Die Familie meines Mannes sehr. Aber in der Firma wurde ich ausgelacht, weil ich breitestes Bairisch gesprochen habe. Ich sagte irgendeinen Begriff, und man hat gelacht. Vor Scham habe ich halt mitgelacht. Die haben es bestimmt nicht böse gemeint. Aber es war auf die Dauer verletzend. Darum versuchte ich, Hochdeutsch zu sprechen. Aber das konnte ich nicht. So habe ich eben den Vorarlberger Dialekt gelernt. Dann hatte ich ganz am Anfang auch Probleme mit dem Geld. Schilling und D-Mark. Ich bin oft mit 1000 Schilling einkaufen gegangen, weil ich dachte, das Geld reicht nicht.
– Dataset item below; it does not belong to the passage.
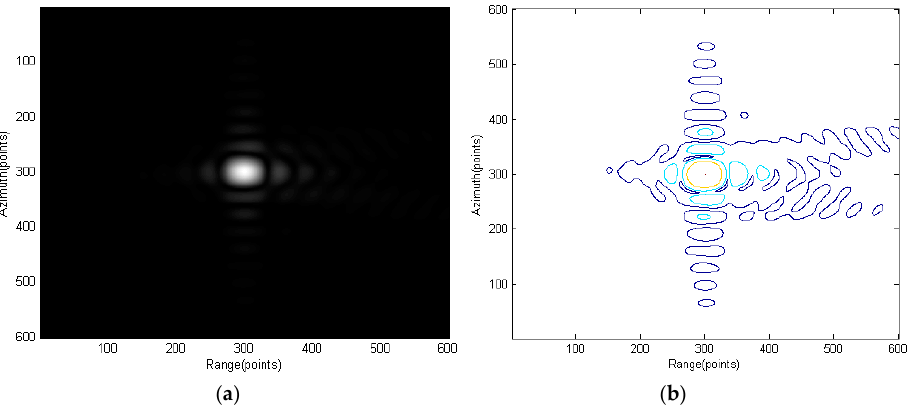
Figure 11. Spectrum comparison after Stolt mapping: ( a ) traditional Stolt mapping and ( b ) proposed Stolt mapping.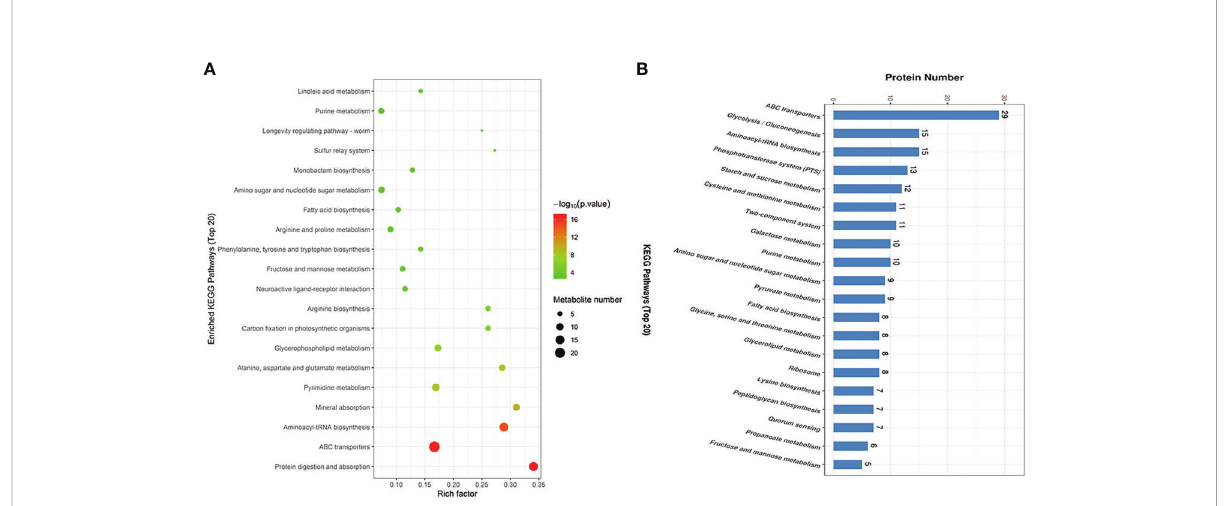
FIGURE 5 The enriched KEGG pathways of the DMs and DEPs in SC19 compared to EGCG treated SC19. (A) Enrichment analysis of the differential metabolites. Rich factor represents the ratio of the number of DMs to total metabolites in each pathway. (B) Enrichment analysis of the differently expressed proteins. The top 20 KEGG pathways were shown on the graph.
Die ersten zwei Jahre in Vorarlberg war ich sehr traurig. Wäre ich nicht verheiratet gewesen, ich wäre wieder zurück nach Bayern gegangen. Ich habe mich am Anfang oft übersehen, ignoriert, nicht gefragt gefühlt. Erst durch unsere Kinder habe ich angefangen, mich hier wohl zu fühlen. Und durch den Kirchenchor in Schwarzach. Da waren so viele liebe Menschen, die mir geholfen, mich angenommen haben. Mit denen bin ich heute noch befreundet.
Sind Sie in all den Jahren hier heimisch geworden?
Ich erinnere mich gut, als ich mit meinem ersten Kind schwanger war. Ich war so glücklich, dass ich die ganze Welt hätte umarmen können. Gleichzeitig wusste ich, dass ich mich jetzt entscheiden muss. Das ist jetzt deine Heimat, weil es nämlich die Heimat deines Kindes sein wird. Da musst du jetzt bleiben.
Also eine Entscheidung vom Kopf her?
Es ist meine zweite Heimat. Dennoch bin ich glücklich, dass es eine so schöne zweite Heimat ist. Aber es sind eben zwei Heimaten in meinem Herzen. Außerdem bin ich immer noch in gutem Kontakt zu meinen drei Brüdern, zu meinen Schwägerinnen, zu meinen Tanten und Onkeln und zu meiner besten Freundin in München, die mich alle durch mein Leben begleiten. Aber das Allerwichtigste ist mir meine Familie.